--- Assignment ---
Update the text in the data below by replacing every instance of "energielabel" with "energiecertificaat" and leaving everything else as it is. Omit the pictures from your answer.

--- Recorded information ---

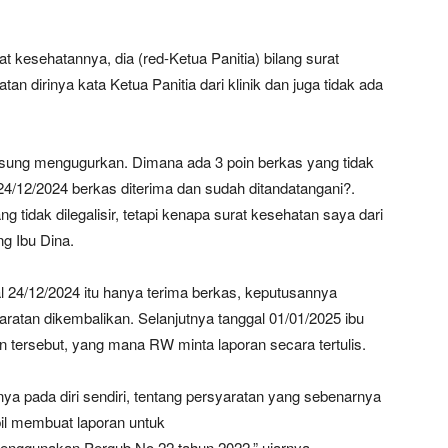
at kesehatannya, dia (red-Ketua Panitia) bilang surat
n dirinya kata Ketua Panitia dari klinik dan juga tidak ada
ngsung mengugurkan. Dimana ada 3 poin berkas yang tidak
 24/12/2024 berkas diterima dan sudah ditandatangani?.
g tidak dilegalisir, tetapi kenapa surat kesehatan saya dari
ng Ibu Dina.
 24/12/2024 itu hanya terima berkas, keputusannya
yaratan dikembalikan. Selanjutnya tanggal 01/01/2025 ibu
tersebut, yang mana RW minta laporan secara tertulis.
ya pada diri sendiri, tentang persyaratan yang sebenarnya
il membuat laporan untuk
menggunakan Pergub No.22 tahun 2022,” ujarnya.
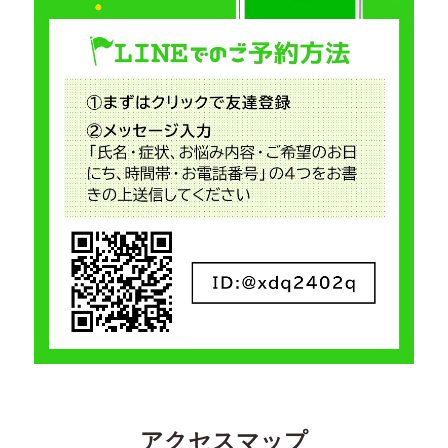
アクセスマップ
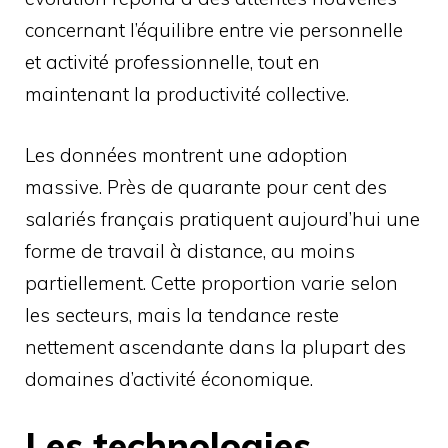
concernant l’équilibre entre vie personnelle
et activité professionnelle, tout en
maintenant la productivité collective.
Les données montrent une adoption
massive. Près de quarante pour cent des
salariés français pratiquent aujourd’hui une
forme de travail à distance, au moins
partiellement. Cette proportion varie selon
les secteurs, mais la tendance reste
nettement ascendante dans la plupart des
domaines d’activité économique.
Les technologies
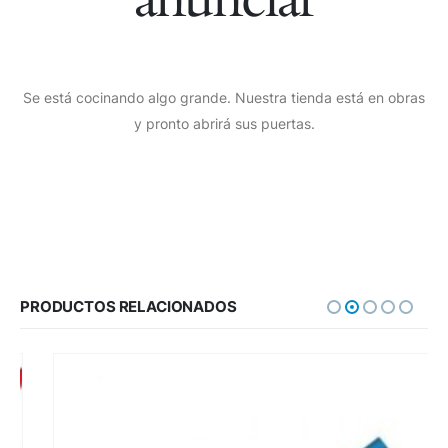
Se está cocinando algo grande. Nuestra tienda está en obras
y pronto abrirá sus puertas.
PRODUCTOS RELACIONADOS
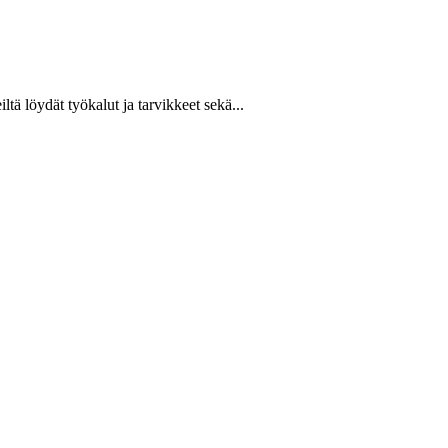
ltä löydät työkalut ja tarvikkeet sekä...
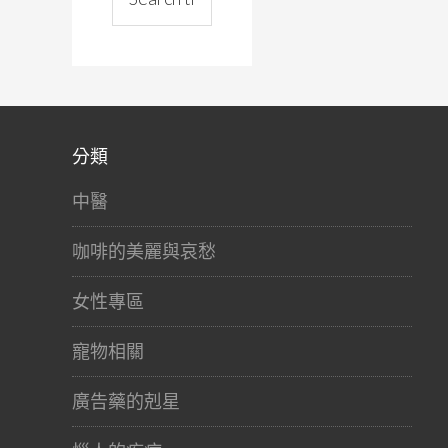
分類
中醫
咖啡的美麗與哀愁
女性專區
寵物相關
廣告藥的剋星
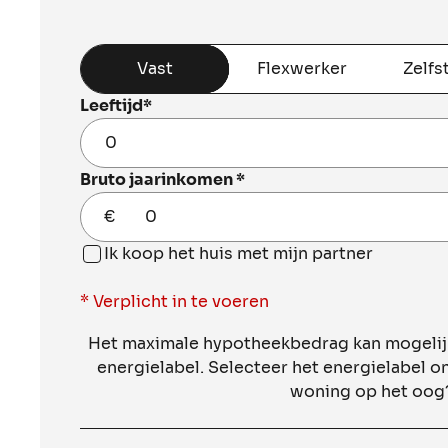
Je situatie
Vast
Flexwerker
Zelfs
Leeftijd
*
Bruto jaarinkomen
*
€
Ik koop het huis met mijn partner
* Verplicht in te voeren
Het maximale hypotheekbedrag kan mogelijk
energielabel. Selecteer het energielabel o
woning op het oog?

--- Task response ---
at kesehatannya, dia (red-Ketua Panitia) bilang surat
n dirinya kata Ketua Panitia dari klinik dan juga tidak ada
ngsung mengugurkan. Dimana ada 3 poin berkas yang tidak
 24/12/2024 berkas diterima dan sudah ditandatangani?.
g tidak dilegalisir, tetapi kenapa surat kesehatan saya dari
ng Ibu Dina.
 24/12/2024 itu hanya terima berkas, keputusannya
yaratan dikembalikan. Selanjutnya tanggal 01/01/2025 ibu
tersebut, yang mana RW minta laporan secara tertulis.
ya pada diri sendiri, tentang persyaratan yang sebenarnya
il membuat laporan untuk
menggunakan Pergub No.22 tahun 2022,” ujarnya.
アクセスマップ
concernant l’équilibre entre vie personnelle
et activité professionnelle, tout en
maintenant la productivité collective.
Les données montrent une adoption
massive. Près de quarante pour cent des
salariés français pratiquent aujourd’hui une
forme de travail à distance, au moins
partiellement. Cette proportion varie selon
les secteurs, mais la tendance reste
nettement ascendante dans la plupart des
domaines d’activité économique.
Les technologies
Se está cocinando algo grande. Nuestra tienda está en obras
y pronto abrirá sus puertas.
PRODUCTOS RELACIONADOS
ltä löydät työkalut ja tarvikkeet sekä...
分類
中醫
咖啡的美麗與哀愁
女性專區
寵物相關
廣告藥的剋星
Je situatie
Vast
Flexwerker
Zelfs
Leeftijd
*
Bruto jaarinkomen
*
€
Ik koop het huis met mijn partner
* Verplicht in te voeren
Het maximale hypotheekbedrag kan mogelijk
energiecertificaat. Selecteer het energiecertificaat o
woning op het oog?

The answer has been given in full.